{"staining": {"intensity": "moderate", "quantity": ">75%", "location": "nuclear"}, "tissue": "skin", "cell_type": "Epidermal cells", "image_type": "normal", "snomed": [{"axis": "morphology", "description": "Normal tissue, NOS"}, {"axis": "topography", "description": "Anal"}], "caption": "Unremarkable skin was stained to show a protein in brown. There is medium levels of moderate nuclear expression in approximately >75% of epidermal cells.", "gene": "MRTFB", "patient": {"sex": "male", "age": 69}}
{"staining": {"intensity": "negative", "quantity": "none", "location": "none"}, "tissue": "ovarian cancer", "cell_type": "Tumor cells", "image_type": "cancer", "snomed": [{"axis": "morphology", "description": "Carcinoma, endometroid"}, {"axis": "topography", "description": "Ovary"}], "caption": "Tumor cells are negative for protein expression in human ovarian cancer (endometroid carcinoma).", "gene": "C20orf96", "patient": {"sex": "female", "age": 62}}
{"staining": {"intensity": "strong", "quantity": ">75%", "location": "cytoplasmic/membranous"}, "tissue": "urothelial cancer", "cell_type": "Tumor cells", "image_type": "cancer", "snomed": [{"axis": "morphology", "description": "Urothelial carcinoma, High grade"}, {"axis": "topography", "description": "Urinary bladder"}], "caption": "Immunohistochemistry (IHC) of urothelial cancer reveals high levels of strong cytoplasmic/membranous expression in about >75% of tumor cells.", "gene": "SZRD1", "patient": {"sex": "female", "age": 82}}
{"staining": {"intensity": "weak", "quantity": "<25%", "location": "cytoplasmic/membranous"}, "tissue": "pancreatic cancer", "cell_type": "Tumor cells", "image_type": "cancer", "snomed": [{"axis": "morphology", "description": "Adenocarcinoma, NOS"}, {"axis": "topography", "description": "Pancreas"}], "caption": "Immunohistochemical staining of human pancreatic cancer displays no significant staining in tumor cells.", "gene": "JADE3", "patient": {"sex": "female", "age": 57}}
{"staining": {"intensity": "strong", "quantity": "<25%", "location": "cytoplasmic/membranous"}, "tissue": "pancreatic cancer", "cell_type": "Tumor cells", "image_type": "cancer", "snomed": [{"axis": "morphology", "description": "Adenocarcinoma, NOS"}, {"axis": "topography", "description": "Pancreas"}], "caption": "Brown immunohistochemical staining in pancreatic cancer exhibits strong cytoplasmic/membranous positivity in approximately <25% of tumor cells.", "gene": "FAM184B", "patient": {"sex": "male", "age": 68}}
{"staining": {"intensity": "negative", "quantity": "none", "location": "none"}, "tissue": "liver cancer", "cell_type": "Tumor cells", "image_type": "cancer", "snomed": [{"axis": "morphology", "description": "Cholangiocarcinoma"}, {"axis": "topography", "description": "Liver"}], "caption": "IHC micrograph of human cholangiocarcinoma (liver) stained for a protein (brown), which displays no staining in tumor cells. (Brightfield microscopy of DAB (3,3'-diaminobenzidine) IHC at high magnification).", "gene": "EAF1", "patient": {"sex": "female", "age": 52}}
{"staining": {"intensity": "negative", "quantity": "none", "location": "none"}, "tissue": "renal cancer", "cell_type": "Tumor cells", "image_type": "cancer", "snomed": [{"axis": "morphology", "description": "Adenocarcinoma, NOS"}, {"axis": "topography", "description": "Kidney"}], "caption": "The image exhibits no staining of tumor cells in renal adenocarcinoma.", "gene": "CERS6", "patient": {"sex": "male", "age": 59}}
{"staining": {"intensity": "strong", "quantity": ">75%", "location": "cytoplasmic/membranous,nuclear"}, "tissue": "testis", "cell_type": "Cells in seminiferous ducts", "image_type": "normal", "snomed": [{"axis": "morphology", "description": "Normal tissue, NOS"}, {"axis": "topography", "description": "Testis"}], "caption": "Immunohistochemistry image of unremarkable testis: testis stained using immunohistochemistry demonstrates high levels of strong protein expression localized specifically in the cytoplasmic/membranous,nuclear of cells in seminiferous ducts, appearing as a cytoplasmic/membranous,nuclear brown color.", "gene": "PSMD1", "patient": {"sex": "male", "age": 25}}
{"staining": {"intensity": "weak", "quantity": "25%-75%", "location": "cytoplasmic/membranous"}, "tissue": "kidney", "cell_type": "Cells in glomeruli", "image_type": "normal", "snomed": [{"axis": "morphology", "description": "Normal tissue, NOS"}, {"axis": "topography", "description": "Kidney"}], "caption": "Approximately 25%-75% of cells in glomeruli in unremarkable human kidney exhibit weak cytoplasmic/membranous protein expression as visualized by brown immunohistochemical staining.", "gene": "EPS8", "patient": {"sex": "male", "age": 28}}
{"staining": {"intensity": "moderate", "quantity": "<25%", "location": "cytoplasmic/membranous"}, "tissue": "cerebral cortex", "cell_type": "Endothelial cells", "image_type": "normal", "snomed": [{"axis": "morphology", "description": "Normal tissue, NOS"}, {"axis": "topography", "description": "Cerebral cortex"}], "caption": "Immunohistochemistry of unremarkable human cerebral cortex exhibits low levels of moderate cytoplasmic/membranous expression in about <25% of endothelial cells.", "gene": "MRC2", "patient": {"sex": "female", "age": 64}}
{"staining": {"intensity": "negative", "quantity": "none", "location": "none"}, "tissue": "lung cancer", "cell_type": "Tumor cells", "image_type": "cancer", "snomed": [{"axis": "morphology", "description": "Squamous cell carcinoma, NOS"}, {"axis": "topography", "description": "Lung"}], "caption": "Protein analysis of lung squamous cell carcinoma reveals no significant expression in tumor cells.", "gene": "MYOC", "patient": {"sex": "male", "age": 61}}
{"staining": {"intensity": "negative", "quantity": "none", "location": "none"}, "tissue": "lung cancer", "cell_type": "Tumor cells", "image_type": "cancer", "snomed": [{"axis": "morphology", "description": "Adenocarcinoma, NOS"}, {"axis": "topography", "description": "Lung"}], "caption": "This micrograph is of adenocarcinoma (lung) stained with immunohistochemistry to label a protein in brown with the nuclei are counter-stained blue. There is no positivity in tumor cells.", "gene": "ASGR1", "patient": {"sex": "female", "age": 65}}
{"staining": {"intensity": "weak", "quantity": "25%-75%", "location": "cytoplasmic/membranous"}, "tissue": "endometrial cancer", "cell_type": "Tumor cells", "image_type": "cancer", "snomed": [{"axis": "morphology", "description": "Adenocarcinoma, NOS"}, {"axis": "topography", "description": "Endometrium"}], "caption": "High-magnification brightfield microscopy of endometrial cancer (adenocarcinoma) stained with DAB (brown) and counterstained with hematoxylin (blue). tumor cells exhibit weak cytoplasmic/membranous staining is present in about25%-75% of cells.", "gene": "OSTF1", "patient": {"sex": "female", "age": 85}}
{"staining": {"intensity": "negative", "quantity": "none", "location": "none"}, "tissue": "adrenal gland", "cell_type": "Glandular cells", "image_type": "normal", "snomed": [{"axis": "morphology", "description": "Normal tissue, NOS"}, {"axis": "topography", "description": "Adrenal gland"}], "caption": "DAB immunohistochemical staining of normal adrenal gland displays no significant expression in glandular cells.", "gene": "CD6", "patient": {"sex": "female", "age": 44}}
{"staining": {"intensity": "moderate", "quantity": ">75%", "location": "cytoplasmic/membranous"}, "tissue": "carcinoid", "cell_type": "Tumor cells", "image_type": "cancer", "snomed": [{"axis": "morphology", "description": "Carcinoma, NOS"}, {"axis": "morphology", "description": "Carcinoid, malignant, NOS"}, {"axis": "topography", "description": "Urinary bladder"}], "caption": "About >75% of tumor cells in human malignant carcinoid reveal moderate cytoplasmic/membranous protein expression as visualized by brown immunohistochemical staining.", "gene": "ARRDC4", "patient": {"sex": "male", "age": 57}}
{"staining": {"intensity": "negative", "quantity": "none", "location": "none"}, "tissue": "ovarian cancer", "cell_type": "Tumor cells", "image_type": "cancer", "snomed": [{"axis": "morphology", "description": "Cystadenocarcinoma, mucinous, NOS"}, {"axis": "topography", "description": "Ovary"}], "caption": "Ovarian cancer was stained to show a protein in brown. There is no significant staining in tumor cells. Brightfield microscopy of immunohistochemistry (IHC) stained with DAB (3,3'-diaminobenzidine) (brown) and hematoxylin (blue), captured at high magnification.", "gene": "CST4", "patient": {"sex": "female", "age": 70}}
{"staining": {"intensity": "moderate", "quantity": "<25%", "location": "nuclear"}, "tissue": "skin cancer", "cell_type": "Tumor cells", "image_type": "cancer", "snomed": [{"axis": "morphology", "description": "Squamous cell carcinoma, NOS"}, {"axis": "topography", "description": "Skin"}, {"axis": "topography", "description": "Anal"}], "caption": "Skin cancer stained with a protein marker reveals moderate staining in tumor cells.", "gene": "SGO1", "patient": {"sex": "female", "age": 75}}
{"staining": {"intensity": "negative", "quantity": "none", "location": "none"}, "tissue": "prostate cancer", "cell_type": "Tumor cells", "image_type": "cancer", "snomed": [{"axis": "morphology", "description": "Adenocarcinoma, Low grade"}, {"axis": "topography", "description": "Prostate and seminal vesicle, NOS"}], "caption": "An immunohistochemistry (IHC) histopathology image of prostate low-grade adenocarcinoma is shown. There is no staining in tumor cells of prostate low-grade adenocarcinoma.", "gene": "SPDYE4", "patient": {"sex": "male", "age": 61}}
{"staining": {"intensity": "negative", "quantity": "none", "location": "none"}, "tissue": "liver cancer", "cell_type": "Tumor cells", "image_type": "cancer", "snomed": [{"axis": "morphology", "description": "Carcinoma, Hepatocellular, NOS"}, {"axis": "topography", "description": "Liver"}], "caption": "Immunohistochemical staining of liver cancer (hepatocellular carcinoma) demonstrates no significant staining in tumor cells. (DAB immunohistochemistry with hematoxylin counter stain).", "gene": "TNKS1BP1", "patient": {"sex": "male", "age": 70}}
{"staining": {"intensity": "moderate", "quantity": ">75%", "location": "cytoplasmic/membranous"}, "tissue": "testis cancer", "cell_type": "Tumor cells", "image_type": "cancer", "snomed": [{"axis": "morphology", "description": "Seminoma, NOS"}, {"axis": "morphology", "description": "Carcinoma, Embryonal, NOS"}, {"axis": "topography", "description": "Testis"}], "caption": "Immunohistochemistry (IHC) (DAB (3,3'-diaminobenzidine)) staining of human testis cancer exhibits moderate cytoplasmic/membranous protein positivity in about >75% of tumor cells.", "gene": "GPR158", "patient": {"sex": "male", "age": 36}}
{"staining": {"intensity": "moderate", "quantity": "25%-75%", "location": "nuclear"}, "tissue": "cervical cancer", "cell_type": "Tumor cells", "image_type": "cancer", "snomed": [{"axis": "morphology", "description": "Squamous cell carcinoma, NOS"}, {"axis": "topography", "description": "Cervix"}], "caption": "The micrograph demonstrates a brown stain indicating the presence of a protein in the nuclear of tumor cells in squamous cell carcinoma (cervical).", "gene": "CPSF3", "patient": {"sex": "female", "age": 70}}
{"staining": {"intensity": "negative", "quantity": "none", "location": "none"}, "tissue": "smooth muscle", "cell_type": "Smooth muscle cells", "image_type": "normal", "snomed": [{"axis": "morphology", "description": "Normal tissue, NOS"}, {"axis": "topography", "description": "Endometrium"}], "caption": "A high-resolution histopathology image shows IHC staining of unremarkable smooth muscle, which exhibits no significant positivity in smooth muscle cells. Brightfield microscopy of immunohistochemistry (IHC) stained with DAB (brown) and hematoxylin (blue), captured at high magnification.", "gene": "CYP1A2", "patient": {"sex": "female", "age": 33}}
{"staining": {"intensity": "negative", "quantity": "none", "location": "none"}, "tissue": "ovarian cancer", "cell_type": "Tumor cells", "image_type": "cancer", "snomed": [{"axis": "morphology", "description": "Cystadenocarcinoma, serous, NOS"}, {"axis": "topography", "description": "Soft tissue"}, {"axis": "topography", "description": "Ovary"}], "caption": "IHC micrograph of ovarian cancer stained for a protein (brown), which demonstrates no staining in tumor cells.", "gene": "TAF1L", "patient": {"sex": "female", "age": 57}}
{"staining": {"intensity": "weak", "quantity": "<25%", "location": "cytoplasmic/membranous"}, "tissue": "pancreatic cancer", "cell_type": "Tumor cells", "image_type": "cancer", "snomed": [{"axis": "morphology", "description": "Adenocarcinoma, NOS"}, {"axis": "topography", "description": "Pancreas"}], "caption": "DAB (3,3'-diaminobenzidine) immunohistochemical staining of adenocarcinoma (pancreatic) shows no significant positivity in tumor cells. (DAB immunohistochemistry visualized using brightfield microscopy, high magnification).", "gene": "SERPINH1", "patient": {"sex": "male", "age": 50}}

EXERCISE: Your answer should be exactly the lines of the data above, from the first through the line containing "cells are negative".

REPLY:
{"staining": {"intensity": "moderate", "quantity": ">75%", "location": "nuclear"}, "tissue": "skin", "cell_type": "Epidermal cells", "image_type": "normal", "snomed": [{"axis": "morphology", "description": "Normal tissue, NOS"}, {"axis": "topography", "description": "Anal"}], "caption": "Unremarkable skin was stained to show a protein in brown. There is medium levels of moderate nuclear expression in approximately >75% of epidermal cells.", "gene": "MRTFB", "patient": {"sex": "male", "age": 69}}
{"staining": {"intensity": "negative", "quantity": "none", "location": "none"}, "tissue": "ovarian cancer", "cell_type": "Tumor cells", "image_type": "cancer", "snomed": [{"axis": "morphology", "description": "Carcinoma, endometroid"}, {"axis": "topography", "description": "Ovary"}], "caption": "Tumor cells are negative for protein expression in human ovarian cancer (endometroid carcinoma).", "gene": "C20orf96", "patient": {"sex": "female", "age": 62}}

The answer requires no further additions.